24I : Pendant la maladie de votre fils, vous avez tenu un journal de bord. Quel a été l’élément déclencheur qui vous a donné envie de le transformer en scénario? 

 

V. D. : Après La reine des pommes, j’avais le désir de refaire un film avec Jérémie (Elkaïm, co-scénariste et acteur de La guerre est déclarée) et de faire un film qui soit aussi très différent dans sa forme, en scope, pour pouvoir explorer autre chose d’un pur point de vue cinéma. Et avec Jérémie, on trouvait que cette expérience qu’on avait vécue était une matière intéressante pour en faire une grande aventure et un film romanesque. Après, notre fils était complètement guéri et cette histoire faisait plus partie du passé qu’autre chose. On avait donc le recul nécessaire pour pouvoir y replonger, et notamment dans les notes très réalistes qu’on avait prises. Et ensuite, ça a été la rencontre avec Edouard Weil (le producteur) et la nécessité qui s’est imposée à moi de le faire. Je sentais viscéralement qu’il fallait que je le fasse.

24I : Comme La reine des pommes, La guerre est déclarée laisse penser que l’intime est un de vos moteurs créatifs? 

V. D. : Oui, absolument. Je chercherais toujours à raconter quelque chose qui corresponde à quelque chose d’intime en moi. Par exemple, mon prochain film sera peut-être le plus intime que je vais faire, alors même qu’il est entièrement inventé. Ça parlera du lien, de l’impossibilité de se séparer, la dualité entre la province et Paris, mais aussi de danse, du corps, de comment réussir à accomplir son propre désir sans chercher à le faire à travers l’autre…

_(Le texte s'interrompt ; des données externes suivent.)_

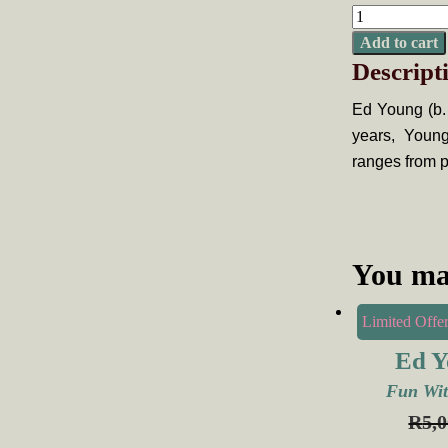
Ed
Young,
Add to cart
Descript
Shits
and
Ed Young (b.
Giggles
years, Young
quantity
ranges from p
You ma
Limited Offer
Ed Y
Fun Wit
R
5,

24I; Auriez-vous pu imaginer qu’une autre actrice que vous joue le rôle de Juliette?

V. D. : Au début, je le voulais. Mais je n’arrivais pas à imaginer qui pourrait le faire. Mon désir n’était pas très clair, mais je savais une chose, je ne voulais pas d’une performance d’actrice. Je n’ai pas fait ce film pour montrer combien on était bons acteurs. Je l’ai fait pour faire un film et que les acteurs soient comme des gens qu’on observe. Et c’est ce qui est parfois compliqué avec les acteurs, même si c’est bien normal, ils veulent montrer leur travail. Donc, je l’ai fait moi-même.

24I : Est-ce que c’était une façon aussi de reprendre le contrôle sur ce qui s’est passé? 

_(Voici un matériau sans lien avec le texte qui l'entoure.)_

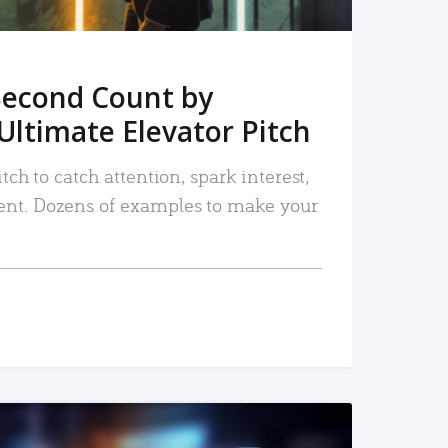
Second Count by
Ultimate Elevator Pitch
tch to catch attention, spark interest,
nt. Dozens of examples to make your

V. D. : Oui. Quand on le vit, on est victimes, on ne sait pas comment les choses vont se passer. Là, je devenais vraiment actrice en le jouant. Et d’ailleurs, retourner dans les hôpitaux a été très réparateur, parce qu’on y allait en étant actifs.

24I :Depuis sa présentation à La Semaine de la critique, le film a un succès phénoménal partout où il va. Est-ce que vous vous l’expliquez, entre autres, parce qu’il est, peut-être en premier lieu, un « feel-good movie »? 

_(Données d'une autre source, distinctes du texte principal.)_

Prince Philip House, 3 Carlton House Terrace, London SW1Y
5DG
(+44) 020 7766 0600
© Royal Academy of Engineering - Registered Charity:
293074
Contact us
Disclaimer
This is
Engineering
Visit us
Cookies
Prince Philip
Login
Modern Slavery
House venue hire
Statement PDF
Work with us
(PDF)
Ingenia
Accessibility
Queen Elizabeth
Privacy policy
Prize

V. D. : Oui, c’est un film qui fait du bien, je crois. Et je pense aussi que c’est un film qui confronte le spectateur à sa pire angoisse, la maladie d’un enfant, et de voir un film où des héros arrivent à y faire face, ça rassure.

24I : Vous allez tourner dans le prochain film de Denis Côté

V. D. : Je vais faire Flo ou Vic, je ne sais plus. Je n’ai pas lu le scénario encore, même si je sais de quoi ça parle. Je l’ai rencontré au festival de Tübingen, par téléphone, puis on a correspondu par mail avant de se rencontrer à Paris. Et j’ai vu ses films et j’ai trouvé que c’était quelqu’un d’intéressant. Et ses films sont tellement particuliers! Il a ce regard unique, un rapport au temps et à l’espace vraiment particulier. Et quand on voit un film de lui, puis un autre, on reconnaît immédiatement que c’est un film de Denis Côté, il a un langage bien à lui et ça, ça m’intéresse. Et c’est quelqu’un d’intelligent, de drôle. Il est passionnant.